Pack — measure and stamp the certificate

Packing quantizes the index to an int8 scan tier and (for balanced / exact) keeps a higher-precision re-rank tier. It then measures recall@k against the exact neighbours on a held-out sample and writes the number into the header, so the certificate travels with the data.

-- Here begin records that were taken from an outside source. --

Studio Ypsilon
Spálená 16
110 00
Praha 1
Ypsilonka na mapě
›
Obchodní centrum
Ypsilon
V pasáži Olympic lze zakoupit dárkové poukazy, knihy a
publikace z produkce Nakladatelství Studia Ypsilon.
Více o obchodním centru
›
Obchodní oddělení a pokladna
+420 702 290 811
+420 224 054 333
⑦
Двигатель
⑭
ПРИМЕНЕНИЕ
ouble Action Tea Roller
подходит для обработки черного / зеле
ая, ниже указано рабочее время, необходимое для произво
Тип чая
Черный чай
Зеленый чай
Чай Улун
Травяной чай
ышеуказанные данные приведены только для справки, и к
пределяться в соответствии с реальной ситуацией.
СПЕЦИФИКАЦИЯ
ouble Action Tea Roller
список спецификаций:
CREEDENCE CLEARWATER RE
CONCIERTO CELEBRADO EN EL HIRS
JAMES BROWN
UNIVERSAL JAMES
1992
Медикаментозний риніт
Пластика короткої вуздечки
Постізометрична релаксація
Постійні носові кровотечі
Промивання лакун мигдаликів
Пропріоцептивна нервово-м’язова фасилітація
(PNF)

at1 vector pack embeddings.npy --out index.at1x --level exact
# pack measures recall@10 on held-out queries vs the EXACT fp32 neighbours
# and stamps that number into the container header. levels:
#   exact       int8 hot index + fp32 re-rank  -> recall@10 = 1.00 (certified-100%)
#   balanced    int8 hot index + fp16 re-rank  -> recall@10 ~ 1.00
#   aggressive  int8 only                       -> recall@10 ~ 0.97, smallest on disk

The certificate, measured on real embeddings

On real MiniLM embeddings (384-dim, a 20-newsgroups corpus), int8 quantization gave a 4.0x smaller index at 99.4% recall@10. A more aggressive int4 hit only 91.9% — so the certificate rejects it rather than ship a silent quality loss. For workloads that need every neighbour, the exact level adds an fp32 re-rank tier and certifies recall@10 = 1.00 while the hot scan tier stays 4x smaller. The mechanism — scalar quantization plus a two-stage re-rank — is standard; the new part is the measured, re-checkable certificate per dataset.

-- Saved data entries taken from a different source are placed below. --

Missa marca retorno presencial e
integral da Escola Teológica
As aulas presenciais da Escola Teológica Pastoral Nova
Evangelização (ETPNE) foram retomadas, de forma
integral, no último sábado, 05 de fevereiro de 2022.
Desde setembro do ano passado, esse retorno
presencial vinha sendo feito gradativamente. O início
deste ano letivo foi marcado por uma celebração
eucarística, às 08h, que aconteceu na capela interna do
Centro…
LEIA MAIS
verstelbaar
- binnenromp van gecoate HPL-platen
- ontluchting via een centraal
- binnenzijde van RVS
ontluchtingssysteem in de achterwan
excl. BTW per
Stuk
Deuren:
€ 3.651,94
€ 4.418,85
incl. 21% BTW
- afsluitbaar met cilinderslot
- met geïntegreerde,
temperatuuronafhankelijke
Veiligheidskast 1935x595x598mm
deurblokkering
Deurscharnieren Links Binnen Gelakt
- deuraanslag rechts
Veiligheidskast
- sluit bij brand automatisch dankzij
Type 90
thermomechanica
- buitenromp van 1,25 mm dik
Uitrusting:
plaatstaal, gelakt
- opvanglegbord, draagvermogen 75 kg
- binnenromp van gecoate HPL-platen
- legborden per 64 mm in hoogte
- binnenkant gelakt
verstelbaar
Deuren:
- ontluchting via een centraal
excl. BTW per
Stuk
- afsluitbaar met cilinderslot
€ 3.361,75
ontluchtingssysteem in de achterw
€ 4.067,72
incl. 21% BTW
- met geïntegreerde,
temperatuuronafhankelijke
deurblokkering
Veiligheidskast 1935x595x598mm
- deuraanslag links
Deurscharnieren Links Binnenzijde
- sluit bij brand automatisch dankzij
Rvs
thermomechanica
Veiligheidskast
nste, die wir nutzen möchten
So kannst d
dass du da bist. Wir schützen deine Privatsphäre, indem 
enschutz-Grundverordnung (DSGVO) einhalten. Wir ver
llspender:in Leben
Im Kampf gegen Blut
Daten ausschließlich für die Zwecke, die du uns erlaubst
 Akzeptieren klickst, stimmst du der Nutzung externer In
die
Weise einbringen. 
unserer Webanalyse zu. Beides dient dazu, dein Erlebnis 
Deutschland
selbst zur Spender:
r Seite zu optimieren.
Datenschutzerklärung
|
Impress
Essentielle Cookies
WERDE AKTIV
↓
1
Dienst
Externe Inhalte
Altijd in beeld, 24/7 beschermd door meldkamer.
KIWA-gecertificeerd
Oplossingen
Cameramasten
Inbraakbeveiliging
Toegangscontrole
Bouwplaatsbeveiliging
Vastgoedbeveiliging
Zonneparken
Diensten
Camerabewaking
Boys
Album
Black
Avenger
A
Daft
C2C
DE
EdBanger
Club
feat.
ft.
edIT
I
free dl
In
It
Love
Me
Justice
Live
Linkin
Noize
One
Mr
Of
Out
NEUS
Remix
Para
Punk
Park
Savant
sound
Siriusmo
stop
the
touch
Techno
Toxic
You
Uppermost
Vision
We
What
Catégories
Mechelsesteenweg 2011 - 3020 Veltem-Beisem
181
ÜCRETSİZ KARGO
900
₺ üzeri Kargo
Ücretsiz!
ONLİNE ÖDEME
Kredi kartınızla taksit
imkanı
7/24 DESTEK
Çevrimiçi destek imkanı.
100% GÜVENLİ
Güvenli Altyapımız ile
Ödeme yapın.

at1 vector info index.at1x
# AT-1 vector store: 40000 x 384  level=exact  rerank=float32
#   recall@10 certificate: 1.0   (measured on 200 held-out queries)
#   stored ... vs fp32 ...        (disk ratio)
#   hot int8 index ~15,360,000B  (4.0x smaller RAM)

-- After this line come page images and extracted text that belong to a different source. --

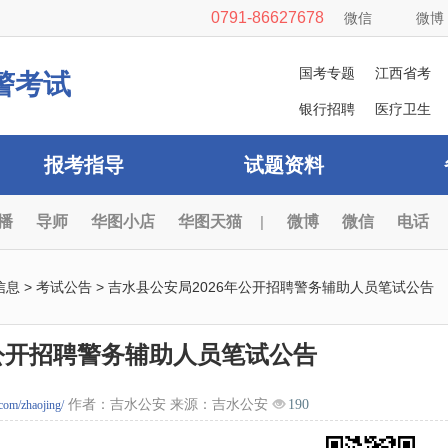
0791-86627678
微信
微博
国考专题
江西省考
警考试
银行招聘
医疗卫生
报考指导
试题资料
播
导师
华图小店
华图天猫
|
微博
微信
电话
信息
>
考试公告
> 吉水县公安局2026年公开招聘警务辅助人员笔试公告
年公开招聘警务辅助人员笔试公告
作者：吉水公安 来源：吉水公安
190
.com/zhaojing/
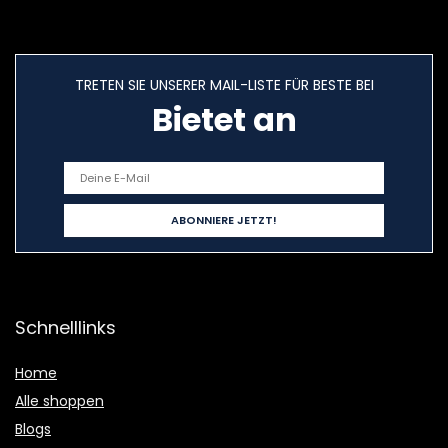
TRETEN SIE UNSERER MAIL-LISTE FÜR BESTE BEI
Bietet an
Schnelllinks
Home
Alle shoppen
Blogs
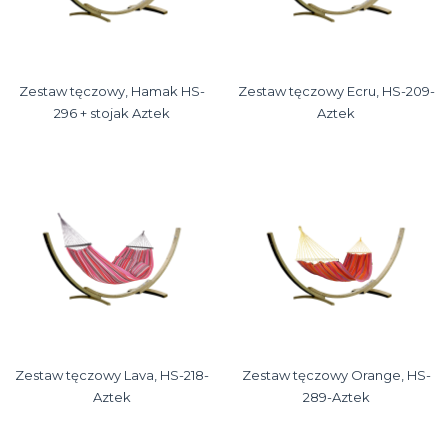
Zestaw tęczowy, Hamak HS-
Zestaw tęczowy Ecru, HS-209-
296 + stojak Aztek
Aztek
Zestaw tęczowy Lava, HS-218-
Zestaw tęczowy Orange, HS-
Aztek
289-Aztek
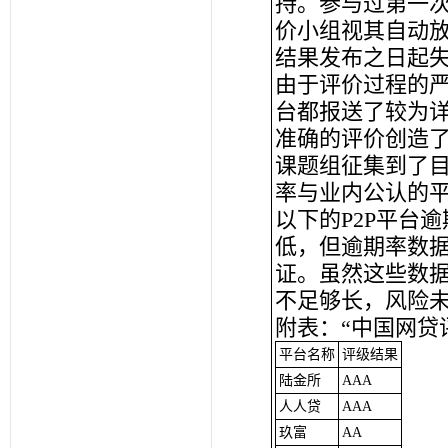
持。参与过第一次
价小组视其自动
结果发布之日起
由于评价过程的
台都报送了较为
准确的评价创造
课题组征集到了
率与业内公认的平
以下的P2P平台
低，但逾期率数
证。虽然这些数
不足够长，风险
附表：“中国网贷
平台名称
评级结果
陆金所
AAA
人人贷
AAA
玖富
AA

Verify — re-check the promise

verify re-decodes the store and re-measures recall@k against the highest-fidelity tier in the container, then compares it to the stamped certificate. The guarantee is testable any time — a stored number you can reproduce, not a marketing claim.

at1 vector verify index.at1x
# re-decodes the store and RE-MEASURES recall@k against the highest-fidelity
# tier it carries, then compares to the stamped certificate:
# { "level": "exact", "k": 10,
#   "stamped_recall_at_k": 1.0,
#   "remeasured_recall_at_k": 1.0,
#   "VERDICT": "PASS" }

Search — the standard two-stage recovery

A fast int8 scan returns a wide candidate set; a re-rank against the kept high-precision tier restores the true ordering. This is the well-known recovery trick — what AT-1 adds is measuring and certifying exactly what it recovers, so you can size the index against a number rather than a guess.

at1 vector search index.at1x queries.npy -k 10
# two-stage: a fast int8 scan returns a wide candidate set,
# then an fp32 (exact) / fp16 (balanced) re-rank restores the true top-k order.

What it's for

RAG retrieval indexes — keep millions of chunks hot in less RAM with a known recall floor.
Semantic search — cut the memory bill without silently losing the right results.
Recommendation candidate stores — a smaller hot index for the first-stage retrieval.
Dedup / near-duplicate search — certified-recall nearest-neighbour at a fraction of the footprint.

Searching and verifying a store are free and need no account; packing an index is metered against the connected account — same as the rest of AT-1.